Plans for the project, then known as Citicorp Center, were publicly disclosed on July 24, 1973. The plans called for a tower with stilts under the center of each side, rising above street level. The project would also include an eight-story office annex, three stories of retail, a landscaped public plaza, and a new church building. St. Peter's old church building had been demolished by mid-1973, and First National City Bank had become known as Citibank, a subsidiary of Citicorp. St. Peter's pastor Ralph E. Peterson described the project as "a very bold venture in an urban environment". In part because of Peterson's insistence, the plans included a publicly accessible plaza with shopping available. Early plans for the church also called for it to have a cube design; the church's final design, with a diagonal skylight, was announced in April 1974. The city government approved plans for Citicorp Center the same year.

Construction

Groundbreaking ceremonies for the tower were hosted in April 1974, but work began only twelve months later. The tower's construction was supervised by Vivian Longo, who, at the building's completion in 1977, was twenty-five years old. Citicorp Center was one of the few large structures in Manhattan that were being erected in the mid-1970s. At the peak of construction, three thousand people were employed, and 565 workers were on site simultaneously. The steel framework had been completed to the eighteenth floor by the end of 1975. When the frame topped out on October 7, 1976, officials predicted Citicorp Center would be the only major structure in New York City to be completed in 1977.

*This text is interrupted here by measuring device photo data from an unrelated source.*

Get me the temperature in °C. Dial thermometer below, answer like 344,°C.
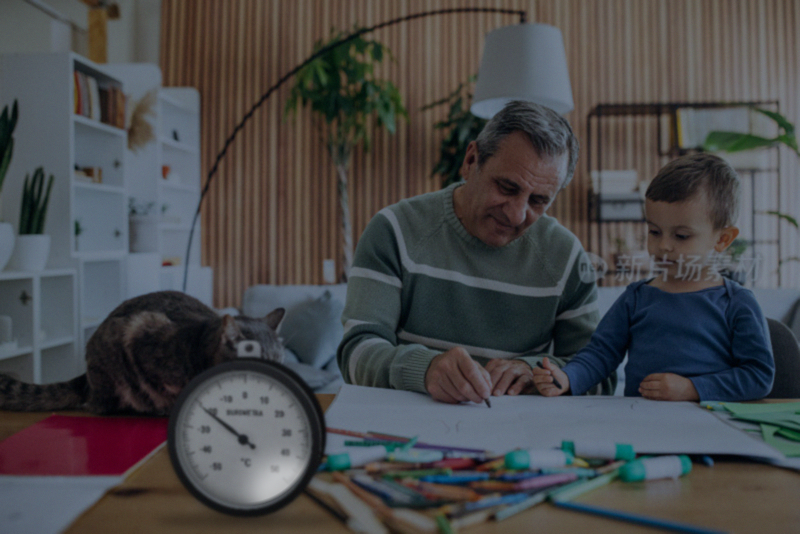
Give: -20,°C
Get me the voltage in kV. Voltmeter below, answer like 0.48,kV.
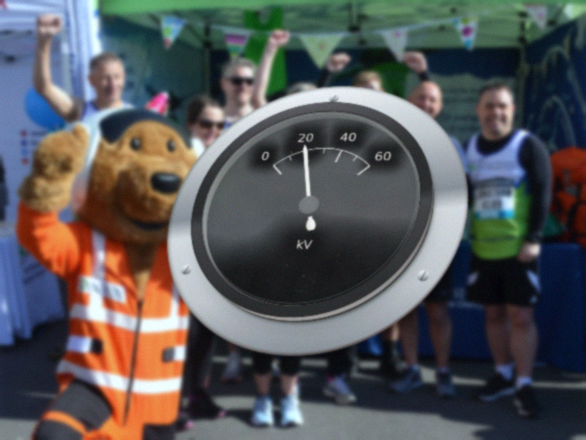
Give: 20,kV
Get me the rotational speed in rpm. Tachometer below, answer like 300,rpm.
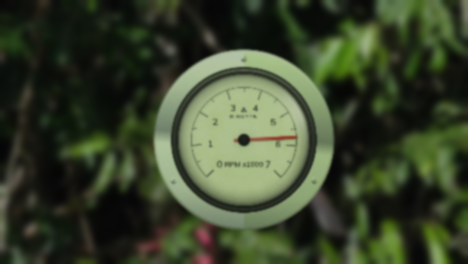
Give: 5750,rpm
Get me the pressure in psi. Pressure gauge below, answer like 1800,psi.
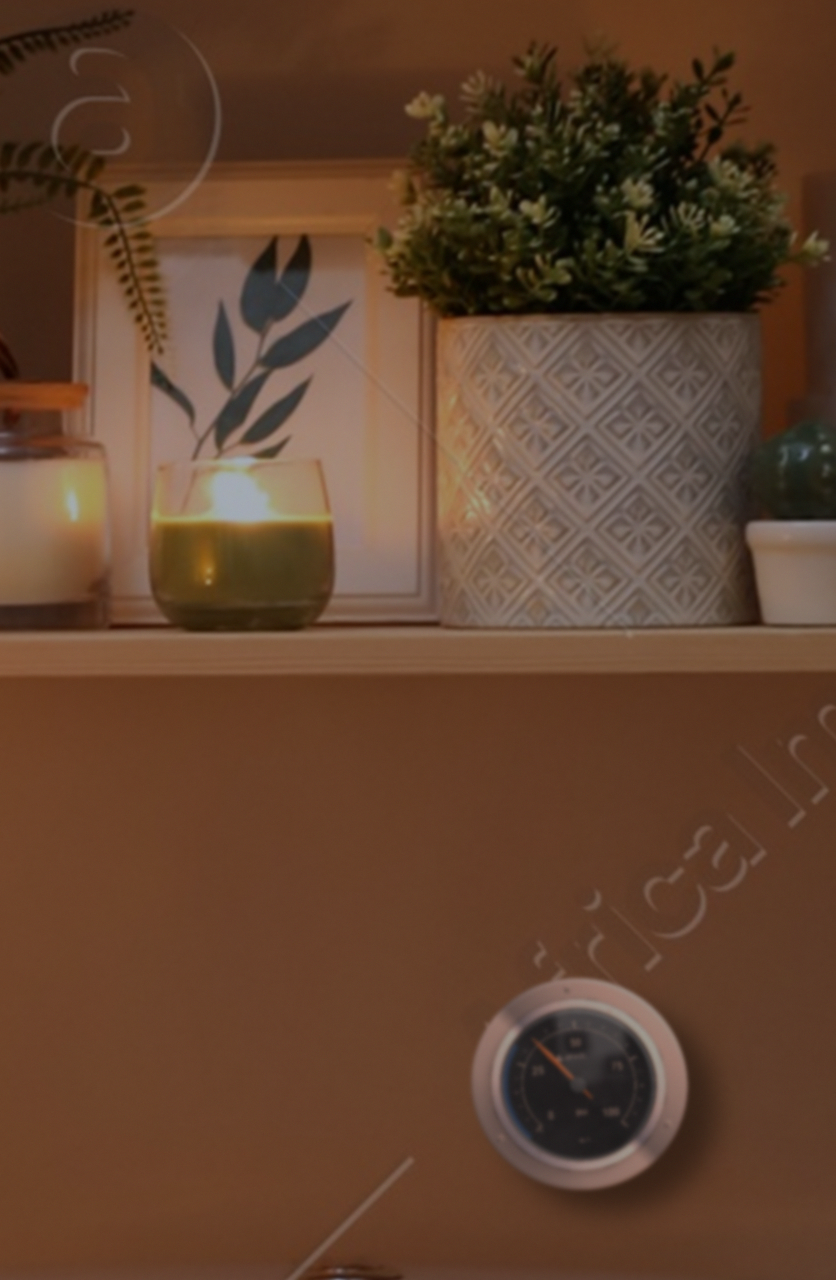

The cornerstone for the new St. Peter's Church was laid on November 1, 1976. Citibank acquired two buildings at 148 and 152 East 53rd Street, immediately south of the new tower, the next month. The company did not intend to develop the sites of these buildings, but they contained topless bars, which Citibank officials perceived would decrease the value of the tower. The bank's vice president for real estate management, Arthur E. Driscoll, had studied vacancy rates at fourteen nearby "prime office buildings" while Citicorp Center was being developed. The first tenants moved to the office building in April 1977. By that August, Citicorp Center was 96 percent rented, even though average rents were higher than in other buildings nearby.